■ **Exercise details**
Copy out every line in the records below that contains the string "sketchPlane". The match is case-sensitive.

■ **Extracted records**
= = = =
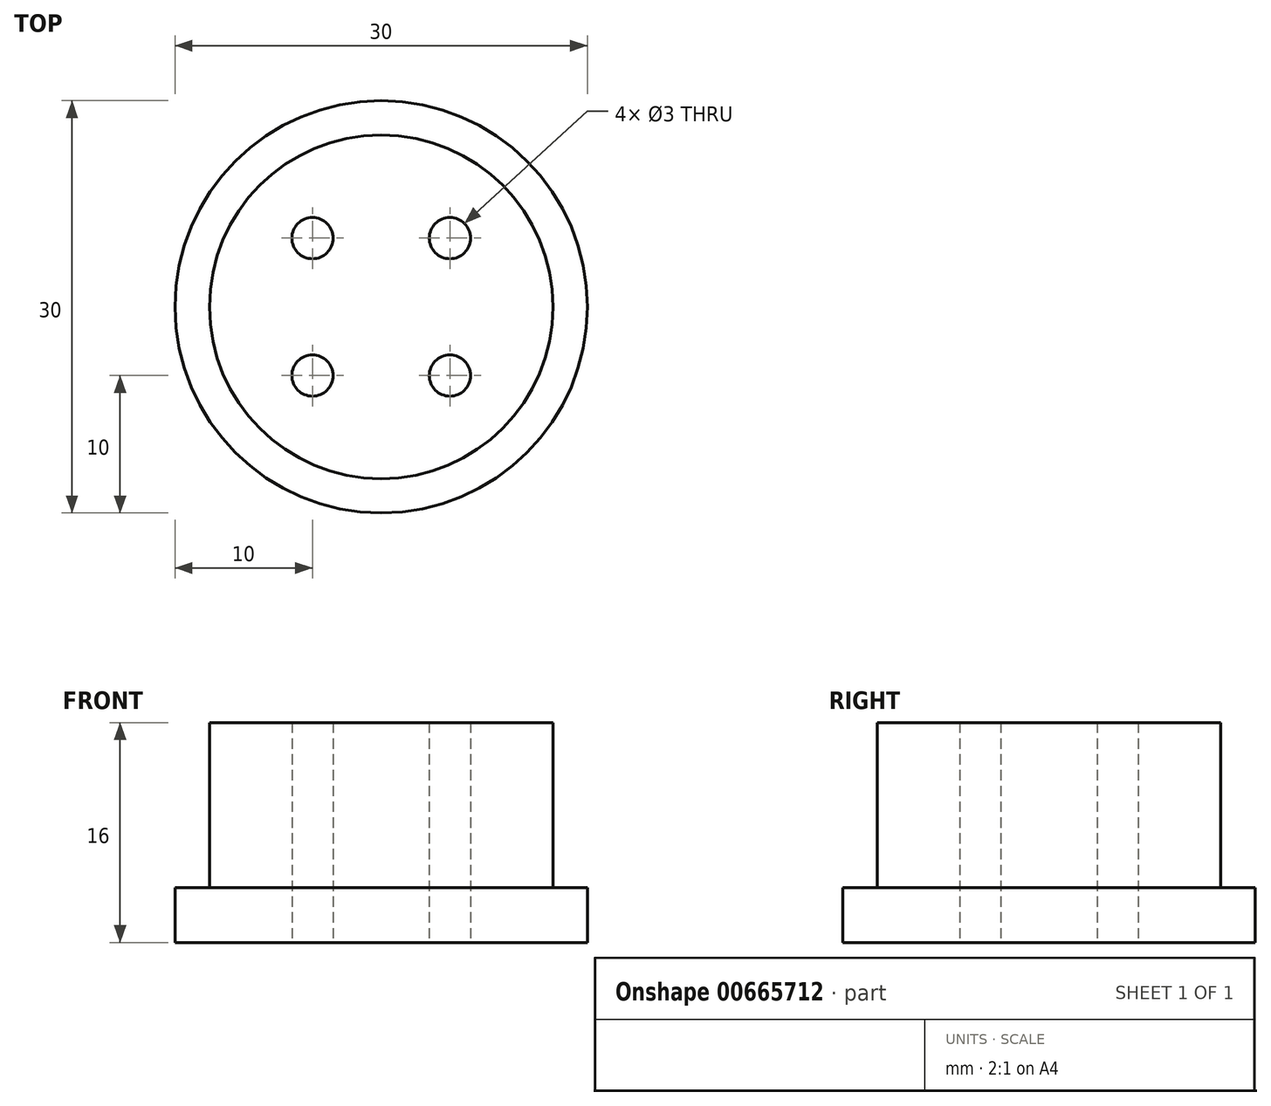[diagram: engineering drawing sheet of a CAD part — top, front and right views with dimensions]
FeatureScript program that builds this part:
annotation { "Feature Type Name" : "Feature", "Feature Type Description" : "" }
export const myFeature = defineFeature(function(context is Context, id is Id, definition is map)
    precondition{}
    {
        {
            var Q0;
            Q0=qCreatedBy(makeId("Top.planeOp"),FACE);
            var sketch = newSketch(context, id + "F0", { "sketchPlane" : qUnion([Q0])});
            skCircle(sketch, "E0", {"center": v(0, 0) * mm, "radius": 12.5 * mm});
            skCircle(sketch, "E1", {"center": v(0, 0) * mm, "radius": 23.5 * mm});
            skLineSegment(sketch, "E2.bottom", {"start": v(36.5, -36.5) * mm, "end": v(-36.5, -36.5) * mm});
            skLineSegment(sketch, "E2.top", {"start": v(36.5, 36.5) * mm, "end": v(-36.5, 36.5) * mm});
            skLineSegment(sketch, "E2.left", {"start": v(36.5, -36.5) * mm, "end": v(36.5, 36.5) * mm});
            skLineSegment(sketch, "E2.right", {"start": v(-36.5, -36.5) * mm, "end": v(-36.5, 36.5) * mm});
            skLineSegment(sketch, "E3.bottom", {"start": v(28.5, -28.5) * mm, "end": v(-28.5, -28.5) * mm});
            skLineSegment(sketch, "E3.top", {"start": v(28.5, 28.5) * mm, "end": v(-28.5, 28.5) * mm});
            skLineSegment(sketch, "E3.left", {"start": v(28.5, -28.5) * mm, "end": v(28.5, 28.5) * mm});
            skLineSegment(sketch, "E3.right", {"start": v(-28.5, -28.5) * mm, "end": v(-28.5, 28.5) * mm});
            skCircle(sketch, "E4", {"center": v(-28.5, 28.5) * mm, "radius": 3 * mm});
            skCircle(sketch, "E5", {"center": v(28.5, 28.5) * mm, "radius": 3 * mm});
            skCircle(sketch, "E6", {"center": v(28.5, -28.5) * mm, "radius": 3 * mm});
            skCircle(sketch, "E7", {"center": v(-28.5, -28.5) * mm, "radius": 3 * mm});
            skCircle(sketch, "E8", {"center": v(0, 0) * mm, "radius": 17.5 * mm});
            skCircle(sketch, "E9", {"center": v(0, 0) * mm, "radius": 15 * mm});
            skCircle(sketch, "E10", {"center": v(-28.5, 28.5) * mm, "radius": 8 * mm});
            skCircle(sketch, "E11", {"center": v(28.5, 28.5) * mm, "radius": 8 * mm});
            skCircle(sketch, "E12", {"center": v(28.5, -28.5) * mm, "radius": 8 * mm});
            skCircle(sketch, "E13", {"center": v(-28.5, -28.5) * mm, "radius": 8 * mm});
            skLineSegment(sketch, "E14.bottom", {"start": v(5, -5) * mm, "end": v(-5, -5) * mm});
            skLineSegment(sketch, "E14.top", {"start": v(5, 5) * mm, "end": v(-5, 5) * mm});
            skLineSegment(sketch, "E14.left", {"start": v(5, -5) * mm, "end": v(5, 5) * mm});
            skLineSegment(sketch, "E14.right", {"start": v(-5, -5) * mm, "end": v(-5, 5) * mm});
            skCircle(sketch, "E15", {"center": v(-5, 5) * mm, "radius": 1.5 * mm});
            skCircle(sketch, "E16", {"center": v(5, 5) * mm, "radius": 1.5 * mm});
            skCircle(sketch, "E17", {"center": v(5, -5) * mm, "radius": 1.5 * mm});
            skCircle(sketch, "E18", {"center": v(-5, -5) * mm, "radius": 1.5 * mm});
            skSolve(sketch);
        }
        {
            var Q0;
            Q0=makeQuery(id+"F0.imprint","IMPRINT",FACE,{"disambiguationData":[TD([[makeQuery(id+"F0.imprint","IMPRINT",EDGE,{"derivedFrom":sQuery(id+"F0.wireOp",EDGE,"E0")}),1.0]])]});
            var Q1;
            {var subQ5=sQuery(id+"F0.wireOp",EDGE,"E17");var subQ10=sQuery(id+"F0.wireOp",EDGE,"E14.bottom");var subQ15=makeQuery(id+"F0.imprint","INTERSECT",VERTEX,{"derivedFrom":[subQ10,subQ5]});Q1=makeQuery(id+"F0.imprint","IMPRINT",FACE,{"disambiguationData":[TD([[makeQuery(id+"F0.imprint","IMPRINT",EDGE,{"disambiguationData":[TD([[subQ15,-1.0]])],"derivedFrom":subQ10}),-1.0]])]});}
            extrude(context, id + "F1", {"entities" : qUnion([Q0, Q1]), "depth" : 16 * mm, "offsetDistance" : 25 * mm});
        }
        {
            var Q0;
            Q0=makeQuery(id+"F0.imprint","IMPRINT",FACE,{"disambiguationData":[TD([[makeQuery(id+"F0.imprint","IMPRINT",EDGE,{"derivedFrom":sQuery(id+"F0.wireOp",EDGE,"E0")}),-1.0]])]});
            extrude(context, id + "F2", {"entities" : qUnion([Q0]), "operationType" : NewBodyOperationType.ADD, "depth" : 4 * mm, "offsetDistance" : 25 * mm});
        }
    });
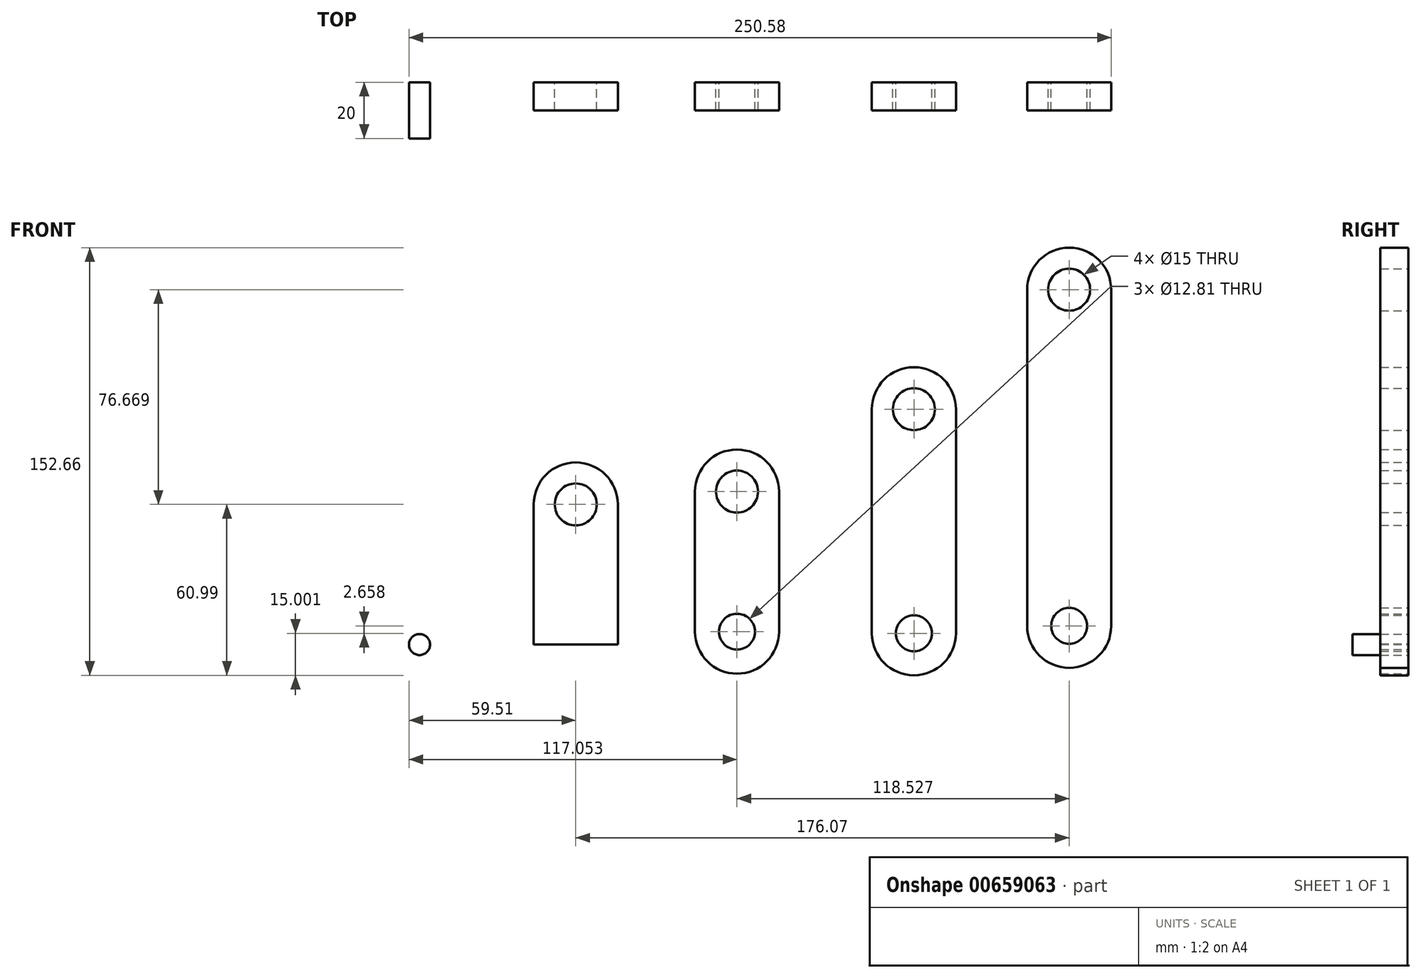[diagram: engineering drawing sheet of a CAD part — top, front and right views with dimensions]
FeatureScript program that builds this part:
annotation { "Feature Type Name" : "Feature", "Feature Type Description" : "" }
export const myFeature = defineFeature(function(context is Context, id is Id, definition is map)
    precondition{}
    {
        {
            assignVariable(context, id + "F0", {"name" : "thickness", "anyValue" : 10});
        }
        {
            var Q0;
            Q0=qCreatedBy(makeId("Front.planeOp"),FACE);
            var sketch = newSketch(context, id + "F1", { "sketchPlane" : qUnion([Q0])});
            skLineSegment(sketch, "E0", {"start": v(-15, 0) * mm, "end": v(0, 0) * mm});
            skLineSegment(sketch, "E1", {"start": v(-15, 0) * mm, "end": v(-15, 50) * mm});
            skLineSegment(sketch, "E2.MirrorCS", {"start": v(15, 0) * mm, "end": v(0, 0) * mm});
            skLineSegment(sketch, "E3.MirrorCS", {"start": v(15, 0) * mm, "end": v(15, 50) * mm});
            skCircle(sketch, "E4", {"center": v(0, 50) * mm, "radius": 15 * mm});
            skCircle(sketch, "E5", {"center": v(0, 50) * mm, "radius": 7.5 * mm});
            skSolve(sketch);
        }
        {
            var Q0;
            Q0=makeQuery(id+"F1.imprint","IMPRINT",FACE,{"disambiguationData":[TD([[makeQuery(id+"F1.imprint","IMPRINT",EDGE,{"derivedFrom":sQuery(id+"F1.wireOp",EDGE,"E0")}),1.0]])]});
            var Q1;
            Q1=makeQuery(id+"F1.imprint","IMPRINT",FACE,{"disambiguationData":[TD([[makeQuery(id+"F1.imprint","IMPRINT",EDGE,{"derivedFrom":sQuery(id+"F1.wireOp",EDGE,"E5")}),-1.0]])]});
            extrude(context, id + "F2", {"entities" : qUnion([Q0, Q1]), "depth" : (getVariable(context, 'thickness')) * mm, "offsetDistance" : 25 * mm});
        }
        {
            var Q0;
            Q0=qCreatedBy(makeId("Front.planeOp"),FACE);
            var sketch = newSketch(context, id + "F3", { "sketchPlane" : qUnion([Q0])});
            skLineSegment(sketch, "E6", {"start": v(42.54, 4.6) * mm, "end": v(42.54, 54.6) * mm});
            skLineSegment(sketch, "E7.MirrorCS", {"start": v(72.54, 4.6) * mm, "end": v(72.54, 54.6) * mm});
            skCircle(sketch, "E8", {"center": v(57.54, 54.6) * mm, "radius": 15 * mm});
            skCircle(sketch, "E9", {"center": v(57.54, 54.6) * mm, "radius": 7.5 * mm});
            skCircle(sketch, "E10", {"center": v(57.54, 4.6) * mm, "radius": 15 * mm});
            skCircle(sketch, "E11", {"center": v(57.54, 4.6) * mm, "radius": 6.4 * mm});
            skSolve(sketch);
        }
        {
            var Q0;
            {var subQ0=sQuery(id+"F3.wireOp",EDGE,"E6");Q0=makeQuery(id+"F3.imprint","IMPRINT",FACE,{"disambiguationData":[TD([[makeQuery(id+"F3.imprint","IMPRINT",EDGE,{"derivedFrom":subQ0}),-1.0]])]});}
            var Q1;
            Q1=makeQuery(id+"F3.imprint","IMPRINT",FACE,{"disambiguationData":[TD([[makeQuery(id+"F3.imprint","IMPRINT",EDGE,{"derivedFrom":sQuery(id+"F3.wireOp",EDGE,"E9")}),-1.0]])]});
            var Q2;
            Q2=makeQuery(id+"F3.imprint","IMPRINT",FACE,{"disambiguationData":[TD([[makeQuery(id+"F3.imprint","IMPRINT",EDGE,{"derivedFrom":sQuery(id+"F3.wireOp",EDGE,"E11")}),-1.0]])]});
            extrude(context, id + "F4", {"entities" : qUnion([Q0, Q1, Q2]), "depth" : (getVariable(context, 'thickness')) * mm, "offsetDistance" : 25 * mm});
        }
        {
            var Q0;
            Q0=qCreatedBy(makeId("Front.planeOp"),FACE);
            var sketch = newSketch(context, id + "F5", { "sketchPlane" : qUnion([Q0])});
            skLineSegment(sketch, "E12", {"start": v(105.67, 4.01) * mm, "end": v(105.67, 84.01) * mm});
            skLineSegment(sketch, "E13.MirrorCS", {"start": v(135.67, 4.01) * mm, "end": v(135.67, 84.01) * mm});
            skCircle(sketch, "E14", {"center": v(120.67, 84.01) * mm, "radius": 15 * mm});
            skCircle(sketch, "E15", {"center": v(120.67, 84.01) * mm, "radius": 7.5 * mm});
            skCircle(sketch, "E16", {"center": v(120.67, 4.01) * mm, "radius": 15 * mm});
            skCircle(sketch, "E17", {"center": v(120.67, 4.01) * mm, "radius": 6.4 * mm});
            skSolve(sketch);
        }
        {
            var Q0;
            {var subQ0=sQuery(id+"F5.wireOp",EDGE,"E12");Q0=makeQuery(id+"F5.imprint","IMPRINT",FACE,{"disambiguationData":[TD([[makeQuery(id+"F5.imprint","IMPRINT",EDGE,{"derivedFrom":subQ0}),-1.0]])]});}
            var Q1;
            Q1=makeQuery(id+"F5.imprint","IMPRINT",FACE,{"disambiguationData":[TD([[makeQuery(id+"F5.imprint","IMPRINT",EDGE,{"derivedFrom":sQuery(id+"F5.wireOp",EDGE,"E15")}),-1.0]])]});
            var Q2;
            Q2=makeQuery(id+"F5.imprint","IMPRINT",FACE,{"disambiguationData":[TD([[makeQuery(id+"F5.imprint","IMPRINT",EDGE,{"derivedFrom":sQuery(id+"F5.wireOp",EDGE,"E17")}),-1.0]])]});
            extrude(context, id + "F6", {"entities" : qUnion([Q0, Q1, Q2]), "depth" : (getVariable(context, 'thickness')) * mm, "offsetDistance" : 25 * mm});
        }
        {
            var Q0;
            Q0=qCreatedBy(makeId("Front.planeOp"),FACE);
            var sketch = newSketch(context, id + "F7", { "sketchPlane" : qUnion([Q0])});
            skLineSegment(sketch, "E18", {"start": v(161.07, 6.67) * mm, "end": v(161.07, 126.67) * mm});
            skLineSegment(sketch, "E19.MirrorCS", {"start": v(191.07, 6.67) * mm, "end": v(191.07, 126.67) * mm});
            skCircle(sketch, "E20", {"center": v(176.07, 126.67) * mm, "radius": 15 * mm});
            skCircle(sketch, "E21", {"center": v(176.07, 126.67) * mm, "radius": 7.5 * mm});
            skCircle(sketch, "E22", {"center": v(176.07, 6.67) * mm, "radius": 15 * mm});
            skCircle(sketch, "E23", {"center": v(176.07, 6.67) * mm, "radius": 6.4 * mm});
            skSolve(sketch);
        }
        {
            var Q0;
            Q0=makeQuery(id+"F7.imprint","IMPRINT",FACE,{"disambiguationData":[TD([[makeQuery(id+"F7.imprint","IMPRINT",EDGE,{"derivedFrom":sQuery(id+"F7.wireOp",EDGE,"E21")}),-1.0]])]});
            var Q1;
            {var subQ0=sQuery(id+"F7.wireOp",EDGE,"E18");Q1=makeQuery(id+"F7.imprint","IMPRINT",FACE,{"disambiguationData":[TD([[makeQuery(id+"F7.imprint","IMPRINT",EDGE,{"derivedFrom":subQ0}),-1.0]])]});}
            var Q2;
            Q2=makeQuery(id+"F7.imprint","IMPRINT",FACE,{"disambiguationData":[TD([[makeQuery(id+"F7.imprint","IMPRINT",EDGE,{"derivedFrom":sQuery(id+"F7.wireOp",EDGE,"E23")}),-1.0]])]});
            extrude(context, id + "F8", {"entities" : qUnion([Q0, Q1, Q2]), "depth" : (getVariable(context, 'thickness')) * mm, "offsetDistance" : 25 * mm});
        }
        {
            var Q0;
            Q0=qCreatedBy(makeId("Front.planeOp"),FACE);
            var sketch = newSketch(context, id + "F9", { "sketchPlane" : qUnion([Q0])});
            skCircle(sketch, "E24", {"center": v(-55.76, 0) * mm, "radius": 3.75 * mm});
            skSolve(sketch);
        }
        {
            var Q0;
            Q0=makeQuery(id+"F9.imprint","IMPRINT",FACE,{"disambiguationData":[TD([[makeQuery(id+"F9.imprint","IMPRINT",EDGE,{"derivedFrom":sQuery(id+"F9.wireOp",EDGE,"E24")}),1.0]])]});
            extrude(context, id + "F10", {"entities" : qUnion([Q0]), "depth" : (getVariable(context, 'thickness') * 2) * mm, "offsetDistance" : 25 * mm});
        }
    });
= = = =
■ **Response to this task**
            var sketch = newSketch(context, id + "F0", { "sketchPlane" : qUnion([Q0])});
            var sketch = newSketch(context, id + "F1", { "sketchPlane" : qUnion([Q0])});
            var sketch = newSketch(context, id + "F3", { "sketchPlane" : qUnion([Q0])});
            var sketch = newSketch(context, id + "F5", { "sketchPlane" : qUnion([Q0])});
            var sketch = newSketch(context, id + "F7", { "sketchPlane" : qUnion([Q0])});
            var sketch = newSketch(context, id + "F9", { "sketchPlane" : qUnion([Q0])});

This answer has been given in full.